Antes de abandonar San Etienne de Baigorry resulta agradable pasear por el pueblo, cuna de Jean Haritxelhar -fue presidente de Euskaltzaindia- y Aurelia Arkotxa, lingüista y poeta, miembro de número de la Real Academia Vasca de la Lengua. Desde la iglesia de San Esteban, que cuenta con un luminoso retablo barroco y un órgano del taller Rémy Mahler de Alsacia, un camino discurre junto al río -es habitual ver a los pescadores en mitad del cauce- hacia el puente romano, con un parque muy cuidado en el que los vecinos juegan a la petanca. Al otro lado destaca la fortaleza de los vizcondes de Etxauz.

A media tarde nos plantamos en Saint Jean Pied-de-Port (Donibane Garazi en euskera), una ciudad medieval por la que atraviesa el Camino de Santiago. Muchos inician en las empedradas calles de esta villa una ruta que acabará en Compostela. El ambiente del verano se relaja mucho en esta época, lo que agradecen los peregrinos para sumergirse en su interior y mentalizarse para lo que les queda por delante.

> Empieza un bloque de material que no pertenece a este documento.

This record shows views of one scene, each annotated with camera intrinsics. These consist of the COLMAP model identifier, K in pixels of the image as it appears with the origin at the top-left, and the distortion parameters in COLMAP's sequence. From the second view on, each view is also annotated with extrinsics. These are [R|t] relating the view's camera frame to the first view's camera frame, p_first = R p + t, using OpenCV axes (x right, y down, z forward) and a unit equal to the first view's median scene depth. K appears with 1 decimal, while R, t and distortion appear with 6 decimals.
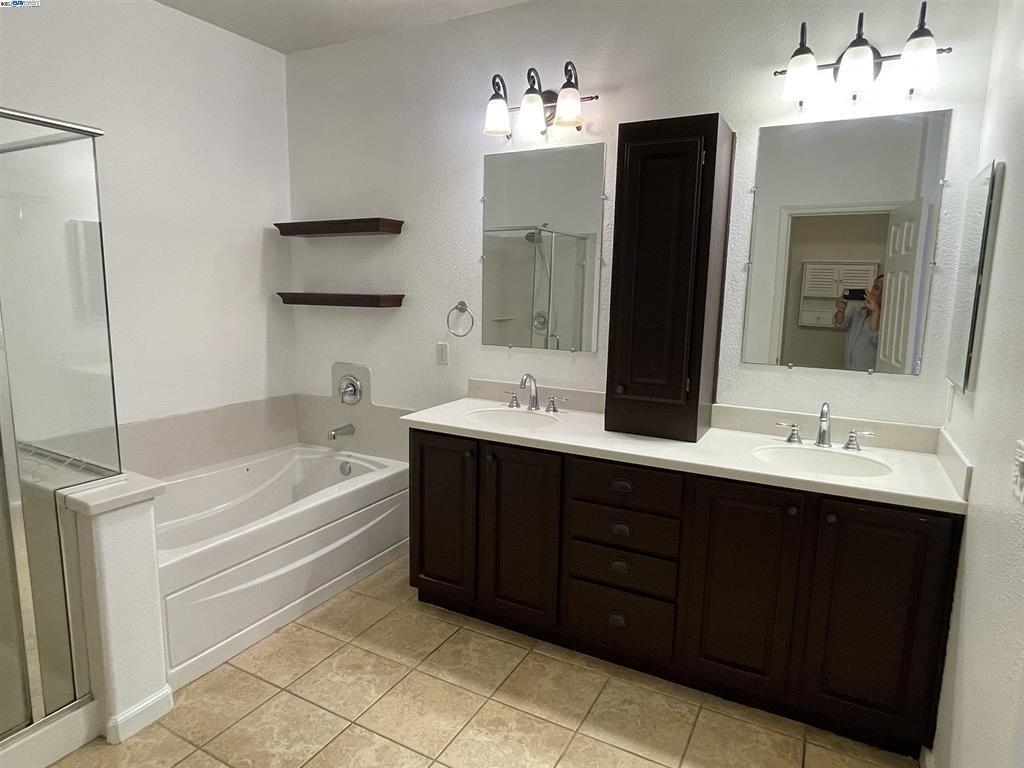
lens RADIAL K [[612.3, 0, 511.9], [0, 612.3, 382.1], [0, 0, 1]] dist [-0.004824, -0.002188]
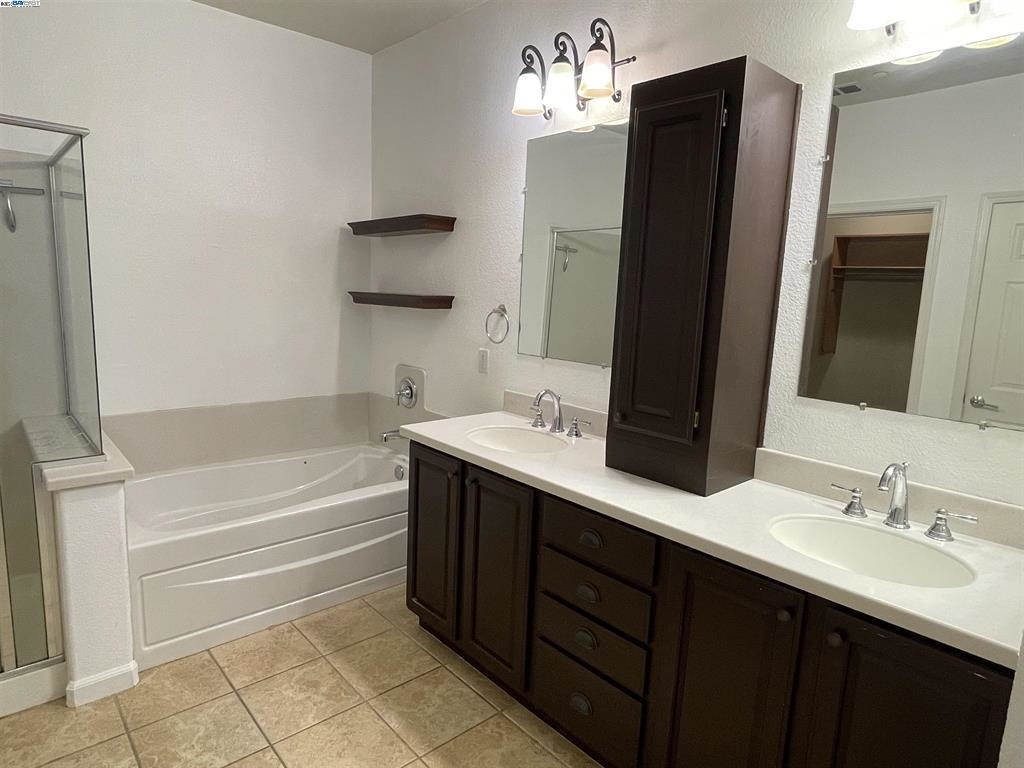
lens RADIAL K [[612.3, 0, 510.6], [0, 612.3, 386.3], [0, 0, 1]] dist [-0.004824, -0.002188]
pose [[0.939263, 0.072165, -0.335524, 0.298710], [-0.073707, 0.997247, 0.008155, -0.024208], [0.335189, 0.017071, 0.941996, 0.189623]]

Nos desviamos unos pocos kilómetros para dormir en Esterencuby, una pequeña aldea encajonada entre montes y arrullada por el río que desciende en busca del océano. El hotel Andreinia, frecuentado por pescadores, cazadores y montañeros es una buena opción. El menú es más rústico, pero hay productos de la zona, como la trucha y la anguila.El amanecer, entre blancos de niebla y rebaños que pastan en las laderas, impregnan este apartado enclave de una atmósfera especial, que en algún momento evoca las aldeas de la Selva Negra. Hay muchas rutas y senderos del GR10.

Gótico francés y migas

Abandonamos Francia camino de Pamplona. La subida por Valcarlos a Roncesvalles tiene algo de mágica. Grupos de peregrinos, a pie o en bici, se esfuerzan por hacer cumbre en el serpenteante puerto hacia Ibañeta, antes de adentrarse en bosques frondosos de hayas, castaños y abedules. El perfil de la colegiata, ejemplo navarro del mejor gótico francés, aparece y desaparece entre la niebla, cada vez más cerrada. Cerca está Burguete, un pueblo con carácter.

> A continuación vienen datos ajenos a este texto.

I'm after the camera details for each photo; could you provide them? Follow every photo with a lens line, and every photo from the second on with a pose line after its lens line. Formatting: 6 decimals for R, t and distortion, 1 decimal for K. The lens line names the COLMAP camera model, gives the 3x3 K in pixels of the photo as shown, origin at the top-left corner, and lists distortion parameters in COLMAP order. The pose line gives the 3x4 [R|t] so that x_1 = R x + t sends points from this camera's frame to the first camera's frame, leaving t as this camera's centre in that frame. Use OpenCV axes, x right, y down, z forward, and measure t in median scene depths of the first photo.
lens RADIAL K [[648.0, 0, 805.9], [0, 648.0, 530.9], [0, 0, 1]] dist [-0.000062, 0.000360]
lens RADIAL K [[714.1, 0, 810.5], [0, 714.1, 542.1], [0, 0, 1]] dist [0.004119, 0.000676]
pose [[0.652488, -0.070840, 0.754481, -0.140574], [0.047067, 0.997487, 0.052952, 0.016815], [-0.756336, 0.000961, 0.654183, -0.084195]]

Antes de llegar a la capital navarra surge la oportunidad de visitar el Museo Oteiza y no la desaprovechamos. El espectacular recinto se levanta en lo alto de Alzuza, un palomar que le gustaba al artista de Orio. Está muy bien montado y atendido. Los videos, las 1.650 esculturas, las 2.000 piezas de su laboratorio, sus manuscritos, los libros de su biblioteca, su despacho... ayudan a comprender la personalidad arrolladora de uno de los creadores más importantes del siglo XX. Genio y figura. Parada obligada en Pamplona y recorrrido agradable por sus rincones. Comida en Casa Manolo, un restaurante 'de toda la vida' en el que ofrecen unas alcachofas con almejas y un ajoarriero que levantan la boina. La información privilegiada de mi compañero Alberto Ayala fue fundamental. Anotenlo en su agenda. El concierto de Jorge Drexler dentro de su gira 'Bailar en la cueva' fue un rotundo éxito.

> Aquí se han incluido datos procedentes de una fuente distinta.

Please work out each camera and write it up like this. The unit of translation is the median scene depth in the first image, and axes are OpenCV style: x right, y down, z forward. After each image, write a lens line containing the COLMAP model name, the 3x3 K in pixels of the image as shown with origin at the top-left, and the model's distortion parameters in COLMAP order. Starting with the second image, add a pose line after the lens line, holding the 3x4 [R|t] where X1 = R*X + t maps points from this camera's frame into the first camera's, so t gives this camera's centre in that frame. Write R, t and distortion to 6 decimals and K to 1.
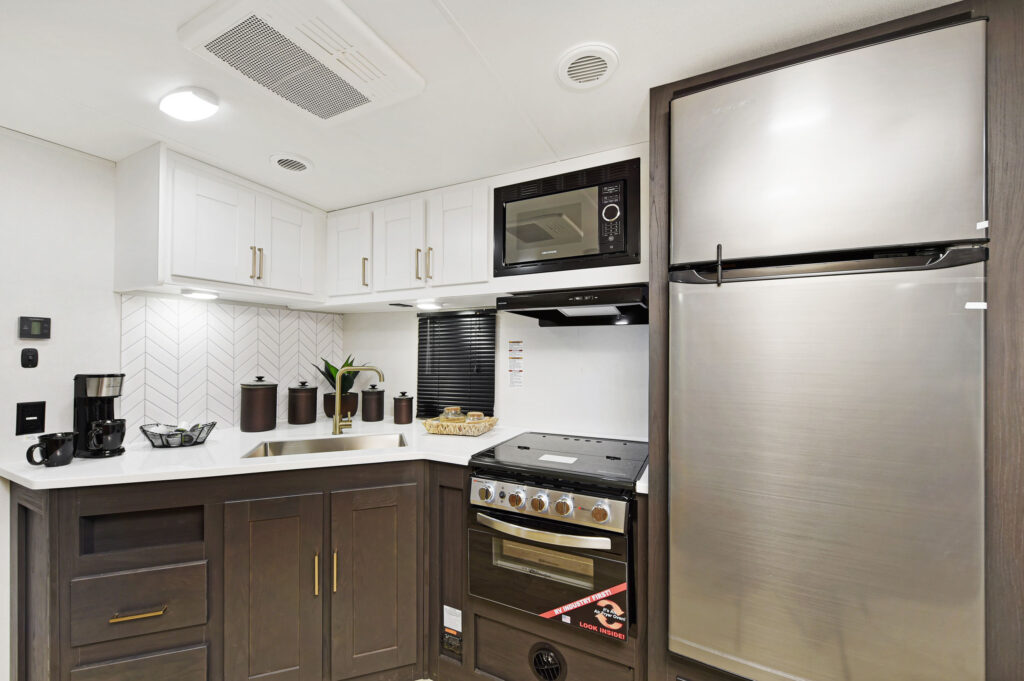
lens RADIAL K [[408.2, 0, 507.7], [0, 408.2, 353.3], [0, 0, 1]] dist [0.000979, 0.000121]
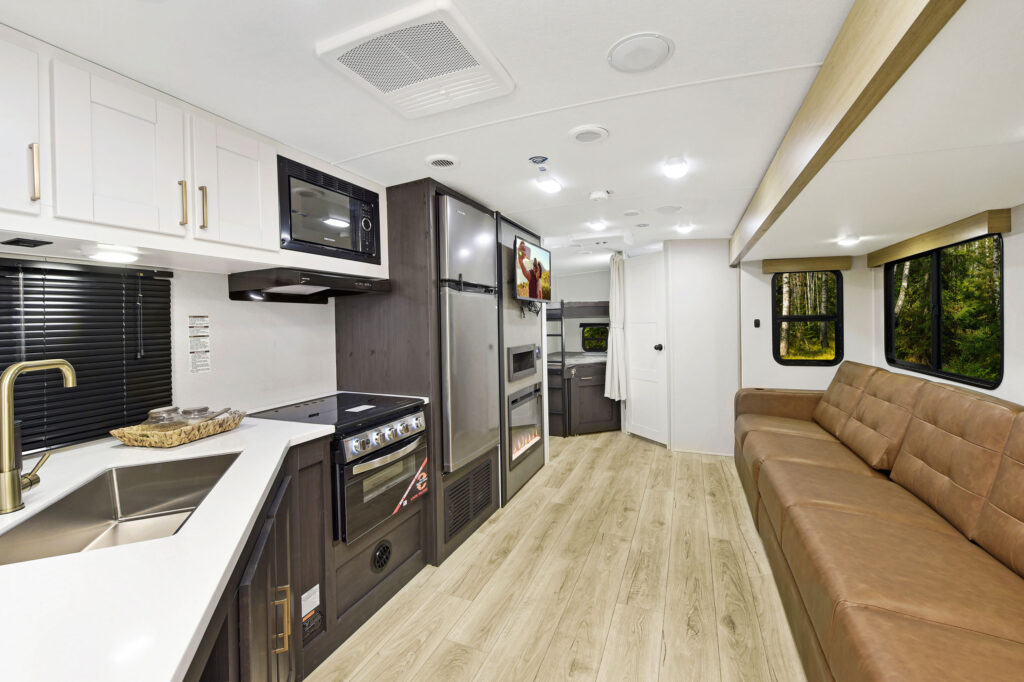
lens RADIAL K [[424.9, 0, 512.2], [0, 424.9, 342.7], [0, 0, 1]] dist [-0.000259, 0.000022]
pose [[-0.073862, -0.045152, 0.996246, -1.347284], [0.028507, 0.998471, 0.047367, 0.003170], [-0.996861, 0.031899, -0.072462, 0.673927]]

Camino de la Zona Media, tierra de buenos vinos. San Martín de Unx también es un pueblo tranquilo. Conozco gente que ha decidido instalarse allí para el resto de sus vidas. Vestigios romanos y medievales salpican sus callejuelas, que culminan en la iglesia de San Martín de Tours. Una joya del románico navarro. Los detalles y los secretos nos lo detalla un guía del pueblo, que se viene arriba en la cripta del siglo XII: las columnas y los capiteles decorados son de una extraordinaria belleza. Las mismas sensaciones se sienten en Ujué, otro pueblo medieval rematado con un templo fortaleza dedicado a Santa María de Ujué. Entre los pasos de ronda y las torres almenadas se cuela el olor a migas y a almendras garrapiñadas. Hay que probarlas. En Tafalla, sobre los manteles de El Túbal, todavía queda tiempo para rememorar historias del Reino de Navarra, de Carlomagno y el poder carolingio, de los dominios musulmanes en las riberas del Ebro, de la Marca Superior -la frontera- y del linaje de los Banu-Qasi, una historia que conocí y me cautivó en un paseo por las juderías de Tudela.